Homogeneity of the variance-covariance matrix
Box’s M test : Use a lower \(\alpha\) level such as \(\alpha = 0.001\) to assess the p value for significance.
Hypothesis:
H 0 : The variance-covariance matrices are equal for each combination formed by each group in the independent variable.
library (biotools)
boxM (iris[, c ('Sepal.Length' , 'Sepal.Width' )], iris$ Species)
Box's M-test for Homogeneity of Covariance Matrices
data: iris[, c("Sepal.Length", "Sepal.Width")]
Chi-Sq (approx.) = 35.655, df = 6, p-value = 3.217e-06
Conclusion: As \(p < 0.001\) , the variance-covariance matrices for the sepal length and width are not equal for each combination formed by each species.
Which variable fails in equal variance? Use the Bartlett’s or Levene’s test for testing the homogeneity of variance assumption.
Multivariate outliers
MANOVA is highly sensitive to outliers and may produce Type I or II errors.
Multivariate outliers can be detected using the Mahalanobis Distance test. The larger the Mahalanobis Distance, the more likely it is an outlier.
library (rstatix)
iris_outlier <- mahalanobis_distance (iris[, c ('Sepal.Length' , 'Sepal.Width' )])
Linearity
Visualize the pairwise scatterplot for the dependent variable for each group:
ggplot (iris, aes (x = Sepal.Length, y = Sepal.Width)) +
geom_point () +
geom_smooth (method = 'lm' ) +
facet_wrap (Species ~ .)
Or test the regression or the slope (see ENV221).
Multicollinearity
Correlation between the dependent variable.
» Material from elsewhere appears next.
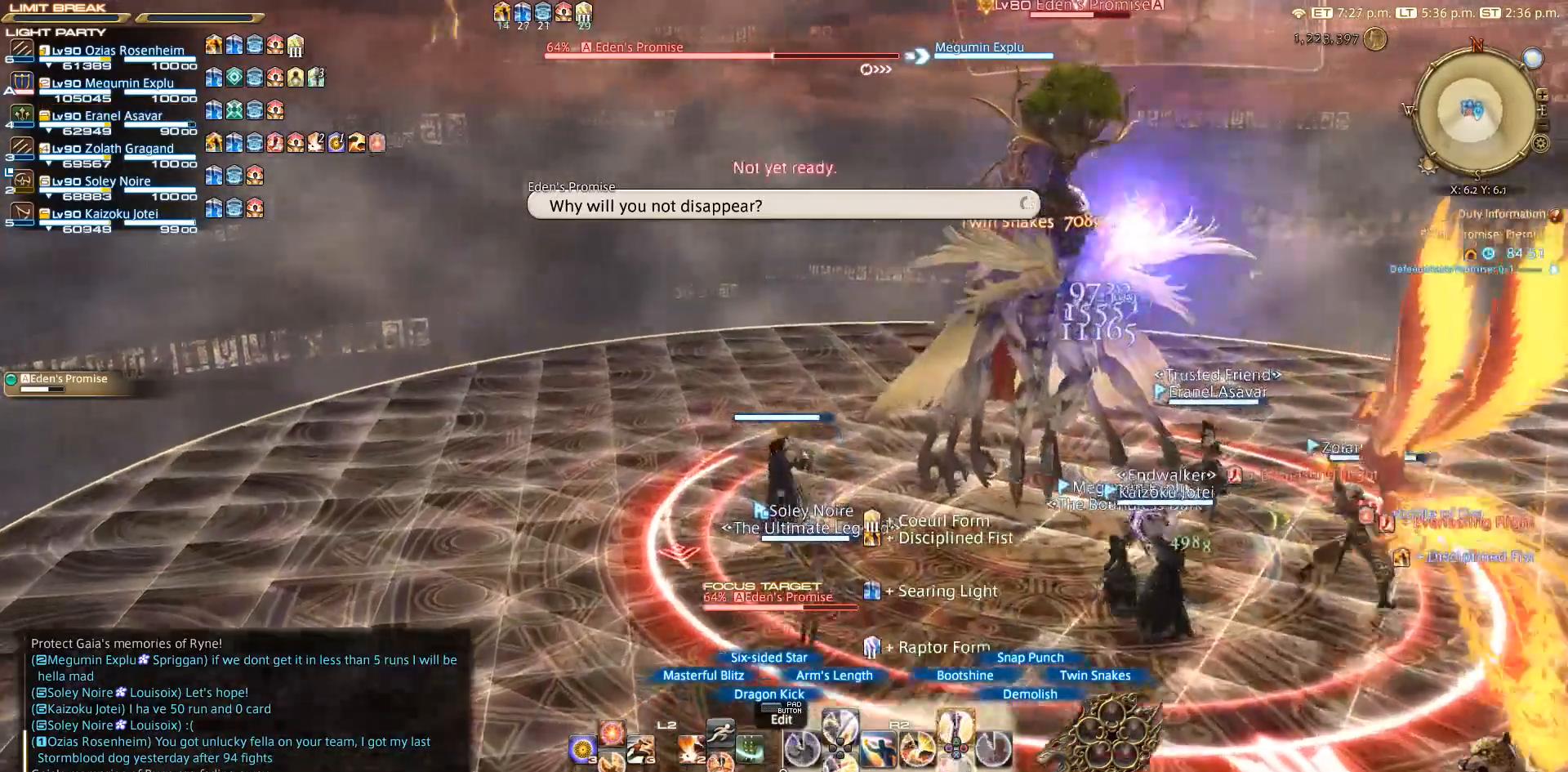
{"buttons": ["R2"], "left_stick": "up", "right_stick": "center", "events": [[17, "CROSS", "down"], [267, "CROSS", "up"], [333, "CROSS", "down"], [417, "CROSS", "up"]]}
For three or more dependent variables, use a correlation matrix or variance inflation factor (VIF).
cor.test (x = iris$ Sepal.Length, y = iris$ Sepal.Width)
Pearson's product-moment correlation
data: iris$Sepal.Length and iris$Sepal.Width
t = -1.4403, df = 148, p-value = 0.1519
alternative hypothesis: true correlation is not equal to 0
95 percent confidence interval:
-0.27269325 0.04351158
sample estimates:
cor
-0.1175698
ggplot (iris, aes (Sepal.Length, Sepal.Width)) +
geom_point () +
geom_smooth (method = 'lm' )
If \(| r |\) > 0.9, there is multicollinearity.
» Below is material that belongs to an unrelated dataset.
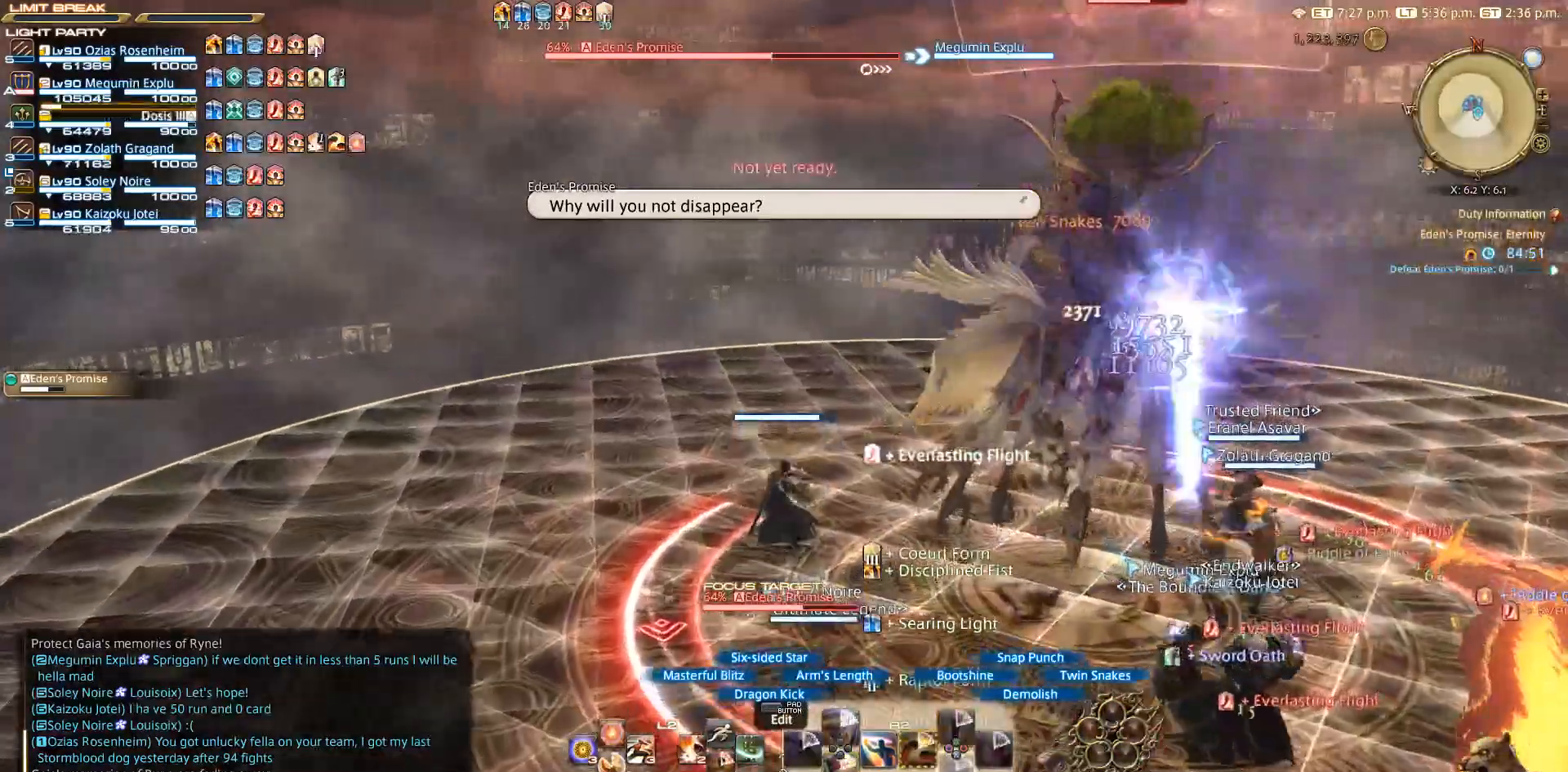
{"buttons": ["R2"], "left_stick": "center", "right_stick": "right", "events": [[233, "right_stick", "right"], [283, "left_stick", "right"], [450, "left_stick", "center"]]}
If r is too low, perform separate univariate ANOVA for each dependent variable.
Two-way MANOVA
Multiple dependent numerical variables ~ two independent categorical variables
Example: Plastic. Do the rate of extrusion and the additive have influence on the plastic quality?
data ('Plastic' , package = 'heplots' )
Plastic_matrix <- as.matrix (Plastic[, c ('tear' ,'gloss' ,'opacity' )])
Plastic_manova <- manova (Plastic_matrix ~ Plastic$ rate * Plastic$ additive)
summary (Plastic_manova)
Df Pillai approx F num Df den Df Pr(>F)
Plastic$rate 1 0.61814 7.5543 3 14 0.003034 **
Plastic$additive 1 0.47697 4.2556 3 14 0.024745 *
Plastic$rate:Plastic$additive 1 0.22289 1.3385 3 14 0.301782
Residuals 16
---
Signif. codes: 0 '***' 0.001 '**' 0.01 '*' 0.05 '.' 0.1 ' ' 1
Each of the three response variables separately:
summary.aov (Plastic_manova)
Response tear :
Df Sum Sq Mean Sq F value Pr(>F)
Plastic$rate 1 1.7405 1.74050 15.7868 0.001092 **
Plastic$additive 1 0.7605 0.76050 6.8980 0.018330 *
Plastic$rate:Plastic$additive 1 0.0005 0.00050 0.0045 0.947143
Residuals 16 1.7640 0.11025
---
Signif. codes: 0 '***' 0.001 '**' 0.01 '*' 0.05 '.' 0.1 ' ' 1
Response gloss :
Df Sum Sq Mean Sq F value Pr(>F)
Plastic$rate 1 1.3005 1.30050 7.9178 0.01248 *
Plastic$additive 1 0.6125 0.61250 3.7291 0.07139 .
Plastic$rate:Plastic$additive 1 0.5445 0.54450 3.3151 0.08740 .
Residuals 16 2.6280 0.16425
---
Signif. codes: 0 '***' 0.001 '**' 0.01 '*' 0.05 '.' 0.1 ' ' 1
Response opacity :
Df Sum Sq Mean Sq F value Pr(>F)
Plastic$rate 1 0.421 0.4205 0.1036 0.7517
Plastic$additive 1 4.901 4.9005 1.2077 0.2881
Plastic$rate:Plastic$additive 1 3.960 3.9605 0.9760 0.3379
Residuals 16 64.924 4.0578
Conclusion: There are significant main effects for both rate and additive at \(\alpha = 0.05\) , but no interaction. The opacity is not significantly associated with either of the explanatory variables.
Further readings
Applied Statistics for Environmental Science. Chapter 6
https://www.r-bloggers.com/2021/11/manovamultivariate-analysis-of-variance-using-r/#google_vignette
Exercises
The iris dataset. Do the species have influence on the petal size? Carry out MANOVA with the post-hoc test and give your conclusion.